Another view comes from a great but painful book, They Left Great Marks on Me, which is about the atrocities committed by white southerners in the U.S. against former Black slaves during Reconstruction. Here, collecting, retelling, and preserving these stories restores the memories of what happened. These people were witnessing what occurred around them and to them.
Today in Nuremberg, there is a medieval city, restored and happy to accept tourist dollars as I was happy to spend them. It has pride in its legacy, both good and bad. You can tour the Nazi parade ground and hear how the American GIs put up goal posts to play American football, still there, see? The nearby Nazi power station has been gleefully turned into a Burger King. This is also a way to restore and rectify a checkered past.

There is one more issue that Germans must grapple with. Jews across these quaint medieval towns were at best, forced to leave the country, and at worst, put on a train to the death camps. Tour guides who grew up in Germany told us that their parents were silent with shame about what happened until decades passed, the 1980s-1990s. They had erased what had been done by their leaders or even by their family members.
More recently, people have tried to recreate as best as they can. In many cities, stones have been planted in the walkways which have the names of Jewish families who had been there. People who learned nothing growing up have done the work of finding out, not because they themselves were Jewish but because it ought to be done.

This is the responsibility of history. To restore memory of what had happened, even if no one was left to act as witness.
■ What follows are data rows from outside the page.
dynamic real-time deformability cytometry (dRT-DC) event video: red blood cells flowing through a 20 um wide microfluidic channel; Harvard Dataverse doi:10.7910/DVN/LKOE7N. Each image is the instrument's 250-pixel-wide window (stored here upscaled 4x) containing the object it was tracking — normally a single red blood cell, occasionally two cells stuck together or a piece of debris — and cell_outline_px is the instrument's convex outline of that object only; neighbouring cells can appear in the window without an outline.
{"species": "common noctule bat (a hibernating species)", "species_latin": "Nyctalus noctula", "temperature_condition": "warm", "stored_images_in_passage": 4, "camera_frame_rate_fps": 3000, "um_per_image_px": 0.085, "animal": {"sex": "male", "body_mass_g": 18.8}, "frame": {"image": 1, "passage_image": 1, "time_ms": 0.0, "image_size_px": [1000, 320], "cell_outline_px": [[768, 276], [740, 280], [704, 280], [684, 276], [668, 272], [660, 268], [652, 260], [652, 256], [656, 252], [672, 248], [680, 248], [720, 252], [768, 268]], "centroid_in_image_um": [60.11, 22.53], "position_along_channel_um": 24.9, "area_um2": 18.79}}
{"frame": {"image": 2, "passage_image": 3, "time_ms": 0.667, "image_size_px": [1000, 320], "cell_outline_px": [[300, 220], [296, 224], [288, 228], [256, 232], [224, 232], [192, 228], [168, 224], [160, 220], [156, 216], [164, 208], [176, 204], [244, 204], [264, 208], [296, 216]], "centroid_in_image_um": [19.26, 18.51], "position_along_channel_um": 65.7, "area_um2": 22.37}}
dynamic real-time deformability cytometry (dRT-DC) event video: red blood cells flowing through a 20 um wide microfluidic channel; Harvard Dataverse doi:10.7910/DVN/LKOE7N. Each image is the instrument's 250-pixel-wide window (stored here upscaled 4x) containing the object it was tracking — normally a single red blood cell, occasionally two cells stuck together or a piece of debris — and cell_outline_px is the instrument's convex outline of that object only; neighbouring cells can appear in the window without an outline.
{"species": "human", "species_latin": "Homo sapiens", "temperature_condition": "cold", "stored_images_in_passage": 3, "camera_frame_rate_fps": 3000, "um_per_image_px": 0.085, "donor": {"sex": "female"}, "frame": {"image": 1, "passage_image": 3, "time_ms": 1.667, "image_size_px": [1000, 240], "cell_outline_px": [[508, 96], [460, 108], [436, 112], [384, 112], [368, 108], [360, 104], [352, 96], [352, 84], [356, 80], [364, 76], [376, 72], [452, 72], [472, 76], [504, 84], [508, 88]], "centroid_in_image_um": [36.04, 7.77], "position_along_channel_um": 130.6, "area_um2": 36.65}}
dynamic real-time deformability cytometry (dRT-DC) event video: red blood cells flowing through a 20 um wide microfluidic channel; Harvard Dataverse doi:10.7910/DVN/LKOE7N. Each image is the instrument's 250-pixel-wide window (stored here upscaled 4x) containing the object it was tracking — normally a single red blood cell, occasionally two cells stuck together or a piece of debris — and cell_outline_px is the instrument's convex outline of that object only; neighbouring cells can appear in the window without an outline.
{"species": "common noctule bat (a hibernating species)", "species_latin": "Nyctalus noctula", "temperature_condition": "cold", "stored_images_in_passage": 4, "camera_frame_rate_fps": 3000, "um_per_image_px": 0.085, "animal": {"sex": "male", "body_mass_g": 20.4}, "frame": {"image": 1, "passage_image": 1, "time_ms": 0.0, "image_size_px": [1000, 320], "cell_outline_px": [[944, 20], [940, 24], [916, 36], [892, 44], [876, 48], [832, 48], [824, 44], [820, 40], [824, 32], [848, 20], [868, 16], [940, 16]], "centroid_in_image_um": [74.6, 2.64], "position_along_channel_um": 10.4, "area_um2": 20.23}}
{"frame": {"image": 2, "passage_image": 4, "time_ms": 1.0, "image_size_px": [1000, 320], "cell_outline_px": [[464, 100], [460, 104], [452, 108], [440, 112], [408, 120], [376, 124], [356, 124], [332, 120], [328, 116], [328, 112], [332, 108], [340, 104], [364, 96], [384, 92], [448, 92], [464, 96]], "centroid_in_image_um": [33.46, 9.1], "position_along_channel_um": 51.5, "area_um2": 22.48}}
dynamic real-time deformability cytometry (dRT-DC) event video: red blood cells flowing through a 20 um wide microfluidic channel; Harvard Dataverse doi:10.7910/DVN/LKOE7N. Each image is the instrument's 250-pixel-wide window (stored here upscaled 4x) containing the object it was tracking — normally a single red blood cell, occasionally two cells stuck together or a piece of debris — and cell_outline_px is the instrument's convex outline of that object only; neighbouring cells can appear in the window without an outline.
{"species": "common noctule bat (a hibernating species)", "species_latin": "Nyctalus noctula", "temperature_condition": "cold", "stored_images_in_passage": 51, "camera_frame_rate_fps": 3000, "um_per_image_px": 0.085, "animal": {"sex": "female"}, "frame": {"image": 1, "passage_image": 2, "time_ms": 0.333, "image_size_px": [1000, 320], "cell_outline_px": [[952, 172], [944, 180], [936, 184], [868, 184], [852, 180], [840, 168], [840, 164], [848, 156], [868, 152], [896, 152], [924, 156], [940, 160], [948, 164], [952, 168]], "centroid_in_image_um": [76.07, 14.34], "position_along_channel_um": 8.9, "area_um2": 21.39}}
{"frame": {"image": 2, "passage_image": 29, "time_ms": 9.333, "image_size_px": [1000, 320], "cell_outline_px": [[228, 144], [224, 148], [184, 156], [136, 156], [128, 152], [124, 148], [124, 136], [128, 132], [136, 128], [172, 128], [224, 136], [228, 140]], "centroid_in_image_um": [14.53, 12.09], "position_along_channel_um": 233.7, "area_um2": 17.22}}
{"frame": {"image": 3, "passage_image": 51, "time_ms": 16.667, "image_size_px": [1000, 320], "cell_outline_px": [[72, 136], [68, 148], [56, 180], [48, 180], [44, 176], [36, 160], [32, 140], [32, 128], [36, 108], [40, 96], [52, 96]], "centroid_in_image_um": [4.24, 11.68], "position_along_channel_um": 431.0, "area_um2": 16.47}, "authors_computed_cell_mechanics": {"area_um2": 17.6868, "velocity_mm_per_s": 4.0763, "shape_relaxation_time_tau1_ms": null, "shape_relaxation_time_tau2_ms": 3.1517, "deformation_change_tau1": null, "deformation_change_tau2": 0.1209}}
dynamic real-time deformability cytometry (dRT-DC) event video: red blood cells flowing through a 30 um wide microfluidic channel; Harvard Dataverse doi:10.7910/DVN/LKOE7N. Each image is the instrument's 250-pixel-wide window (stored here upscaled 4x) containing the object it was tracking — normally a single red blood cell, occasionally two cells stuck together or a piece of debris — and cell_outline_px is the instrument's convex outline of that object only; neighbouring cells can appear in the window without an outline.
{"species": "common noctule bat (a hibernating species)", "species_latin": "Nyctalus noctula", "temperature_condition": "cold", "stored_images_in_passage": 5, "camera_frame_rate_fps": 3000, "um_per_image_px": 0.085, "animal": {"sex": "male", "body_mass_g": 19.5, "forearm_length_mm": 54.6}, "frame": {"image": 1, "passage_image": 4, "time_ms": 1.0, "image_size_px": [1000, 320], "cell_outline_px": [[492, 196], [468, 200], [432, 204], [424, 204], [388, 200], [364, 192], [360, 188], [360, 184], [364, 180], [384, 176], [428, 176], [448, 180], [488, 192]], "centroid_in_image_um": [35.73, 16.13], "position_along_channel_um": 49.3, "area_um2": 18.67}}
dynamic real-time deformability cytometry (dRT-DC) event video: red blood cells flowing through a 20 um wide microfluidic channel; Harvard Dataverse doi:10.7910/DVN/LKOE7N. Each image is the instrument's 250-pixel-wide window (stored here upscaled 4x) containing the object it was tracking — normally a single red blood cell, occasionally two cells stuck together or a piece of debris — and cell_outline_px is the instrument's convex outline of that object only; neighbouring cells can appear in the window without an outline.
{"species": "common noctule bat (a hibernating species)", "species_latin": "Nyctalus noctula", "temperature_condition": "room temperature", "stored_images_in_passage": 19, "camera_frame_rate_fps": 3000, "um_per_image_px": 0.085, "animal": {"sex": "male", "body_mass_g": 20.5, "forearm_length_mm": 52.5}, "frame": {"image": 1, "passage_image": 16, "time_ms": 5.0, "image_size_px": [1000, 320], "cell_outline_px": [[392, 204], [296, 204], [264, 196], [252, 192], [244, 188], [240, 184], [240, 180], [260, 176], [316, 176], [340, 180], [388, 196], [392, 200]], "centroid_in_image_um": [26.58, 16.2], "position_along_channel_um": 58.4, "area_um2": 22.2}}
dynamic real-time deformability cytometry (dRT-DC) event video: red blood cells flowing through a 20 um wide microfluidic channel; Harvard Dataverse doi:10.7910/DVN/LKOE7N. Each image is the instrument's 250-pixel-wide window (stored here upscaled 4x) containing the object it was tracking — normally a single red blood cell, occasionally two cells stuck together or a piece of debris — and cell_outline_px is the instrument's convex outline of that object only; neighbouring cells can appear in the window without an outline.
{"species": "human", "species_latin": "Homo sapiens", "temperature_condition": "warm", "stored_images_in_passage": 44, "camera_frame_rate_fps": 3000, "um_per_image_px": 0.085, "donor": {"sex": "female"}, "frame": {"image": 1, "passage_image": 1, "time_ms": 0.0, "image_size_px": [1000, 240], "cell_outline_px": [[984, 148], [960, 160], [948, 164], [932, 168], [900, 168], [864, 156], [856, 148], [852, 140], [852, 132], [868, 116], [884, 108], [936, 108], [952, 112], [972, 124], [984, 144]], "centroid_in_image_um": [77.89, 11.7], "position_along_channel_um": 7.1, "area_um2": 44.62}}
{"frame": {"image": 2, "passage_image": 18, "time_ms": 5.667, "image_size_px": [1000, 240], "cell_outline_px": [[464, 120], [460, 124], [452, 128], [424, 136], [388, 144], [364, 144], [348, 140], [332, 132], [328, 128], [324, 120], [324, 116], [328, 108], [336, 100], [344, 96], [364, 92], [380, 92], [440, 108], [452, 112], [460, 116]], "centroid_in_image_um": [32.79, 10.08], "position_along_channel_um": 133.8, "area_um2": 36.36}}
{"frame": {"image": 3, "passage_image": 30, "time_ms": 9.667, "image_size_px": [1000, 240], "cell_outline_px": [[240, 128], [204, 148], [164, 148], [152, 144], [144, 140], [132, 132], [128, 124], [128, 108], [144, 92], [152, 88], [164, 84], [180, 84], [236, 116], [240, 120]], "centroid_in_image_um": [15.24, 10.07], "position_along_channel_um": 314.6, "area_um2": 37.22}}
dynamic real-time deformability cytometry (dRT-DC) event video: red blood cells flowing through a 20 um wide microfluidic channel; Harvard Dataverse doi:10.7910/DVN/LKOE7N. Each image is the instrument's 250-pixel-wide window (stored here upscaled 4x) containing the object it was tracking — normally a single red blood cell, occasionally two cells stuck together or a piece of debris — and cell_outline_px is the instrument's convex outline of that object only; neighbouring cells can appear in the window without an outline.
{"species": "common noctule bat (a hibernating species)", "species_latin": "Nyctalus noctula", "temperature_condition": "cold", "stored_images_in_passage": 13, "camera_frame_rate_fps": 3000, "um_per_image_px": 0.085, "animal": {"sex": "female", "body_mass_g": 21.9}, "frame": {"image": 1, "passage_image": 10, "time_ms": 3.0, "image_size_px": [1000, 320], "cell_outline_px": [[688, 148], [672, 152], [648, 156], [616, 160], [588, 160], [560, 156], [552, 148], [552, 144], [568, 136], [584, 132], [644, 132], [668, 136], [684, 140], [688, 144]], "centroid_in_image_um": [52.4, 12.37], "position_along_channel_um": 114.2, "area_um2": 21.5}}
To could recreate the truth as best they can, restore it for us to hear and to know. They don’t shy away from it; they don’t suggest it was preordained.
Thus, Germany has found many paths to restore its history. Some emphasize accuracy and originality, but others are about retaining beauty that once was and telling stories about people who once there. Witnessing is also an essential part of restoration, especially for those who can no longer do so.
Meanwhile, Nuremberg is still trying to get the crown jewels back from Austria, the ones from a long-forgotten empire.